• _TEXT BLOCK_:
'''
From late last year to early this year, DeepSeek has undoubtedly dominated the tech landscape. My social feeds—public accounts and short videos—have featured daily updates about DeepSeek, from model comparisons to website glitches and workarounds for full-featured access. Concurrently, industries and institutions have launched an "arms race," with corporate announcements flooding newsfeeds about xxx adopting DeepSeek. Sectors like internet services, finance, construction, and even government agencies are rushing to deploy DeepSeek solutions, as if falling behind would mean obsolescence. The GIS industry is no exception—software vendors and GIS practitioners alike have publicly announced their DeepSeek integrations.

This prompts a question for GIS professionals like myself: After integrating DeepSeek, what comes next? Where are the practical applications for DeepSeek + GIS?

Baidu Map's Practical Approach

Amidst vendor hype, finding real-world implementations proved challenging—most were demonstrated through videos or screenshots, often targeting B2B use cases with limited public access. Recently, while researching travel destinations, I discovered a refreshing exception: Baidu Maps. This might be the first consumer-facing, publicly accessible DeepSeek+GIS application.

To try it:

  1. Open Baidu Maps' search bar
  2. Enter: "Foreign cities suitable for weekend trips from Wuhan"
  3. Look for the DeepSeek-generated response:

Note that not all queries trigger this feature—e.g., searching "Parking near Zhongshan Company in Wuhan" returns standard parking results:

Baidu’s implementation excels in contextual relevance. Such queries previously required platforms like Xiaohongshu (Red), but now align perfectly with map-based travel planning, closing the loop on trip research.

DeepSeek: A Hammer in Search of Nails

So where are viable DeepSeek+GIS applications? Beyond AI chatbots, proposal drafting, documentation, or code snippets—scenarios already achievable without DeepSeek—few industry-specific innovations exist. Even in my earlier tutorial "Using DeepSeek for Rapid QGIS Cartography", substituting Gemini during DeepSeek downtime worked seamlessly.

Currently, DeepSeek resembles a hammer that industries are wielding to find nails. Whether auto-generating presentations (Kimi suffices), creating graphics (Jimeng works), or editing videos, most "innovations" prioritize novelty over substance.

Closing Thoughts

Discussions about AI-induced job displacement persist, but as someone who’s witnessed multiple hype cycles—from blockchain to metaverse to digital twins—I remain optimistic. Instead of fearing technological disruption, focus on tangible threats like industry-wide layoffs.

I eagerly await more implementations like Baidu Maps—applications where GIS+AI solves genuine user needs. If this technology can liberate GIS professionals from repetitive tasks to pursue creative work, it will fulfill its real promise.
'''
• _DATASET EXCERPTS_:
'''
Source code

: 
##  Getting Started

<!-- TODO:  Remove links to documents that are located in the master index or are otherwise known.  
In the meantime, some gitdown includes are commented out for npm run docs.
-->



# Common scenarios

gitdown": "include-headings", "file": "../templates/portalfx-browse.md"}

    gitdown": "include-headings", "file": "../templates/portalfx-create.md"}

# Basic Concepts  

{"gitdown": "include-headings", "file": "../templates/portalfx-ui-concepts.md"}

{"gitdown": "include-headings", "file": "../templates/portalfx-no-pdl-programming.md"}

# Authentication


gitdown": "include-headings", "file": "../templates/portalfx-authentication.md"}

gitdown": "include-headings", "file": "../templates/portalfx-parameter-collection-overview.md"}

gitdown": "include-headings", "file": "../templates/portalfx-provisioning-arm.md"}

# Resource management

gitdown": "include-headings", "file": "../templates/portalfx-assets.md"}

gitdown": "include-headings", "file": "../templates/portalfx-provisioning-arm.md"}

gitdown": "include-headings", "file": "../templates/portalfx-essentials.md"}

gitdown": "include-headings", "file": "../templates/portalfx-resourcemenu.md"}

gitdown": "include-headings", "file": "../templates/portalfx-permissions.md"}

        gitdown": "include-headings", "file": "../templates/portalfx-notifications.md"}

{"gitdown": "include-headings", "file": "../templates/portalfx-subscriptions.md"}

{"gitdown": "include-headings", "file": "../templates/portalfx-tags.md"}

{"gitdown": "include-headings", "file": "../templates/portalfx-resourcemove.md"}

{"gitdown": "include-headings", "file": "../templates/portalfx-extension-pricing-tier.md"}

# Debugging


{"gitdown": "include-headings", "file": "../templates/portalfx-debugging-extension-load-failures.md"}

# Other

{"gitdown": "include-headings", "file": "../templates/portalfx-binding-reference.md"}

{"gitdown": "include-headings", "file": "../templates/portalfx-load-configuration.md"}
'''
• _WHAT YOU SHOULD DO_: Extract the passage of the essay on DeepSeek and GIS from "1. Open Baidu" to "on trip research.", copying it word for word. The rows are independent material and have no connection to the essay on DeepSeek and GIS.

• _SOLVED PROBLEM_:
1. Open Baidu Maps' search bar
  2. Enter: "Foreign cities suitable for weekend trips from Wuhan"
  3. Look for the DeepSeek-generated response:

Note that not all queries trigger this feature—e.g., searching "Parking near Zhongshan Company in Wuhan" returns standard parking results:

Baidu’s implementation excels in contextual relevance. Such queries previously required platforms like Xiaohongshu (Red), but now align perfectly with map-based travel planning, closing the loop on trip research.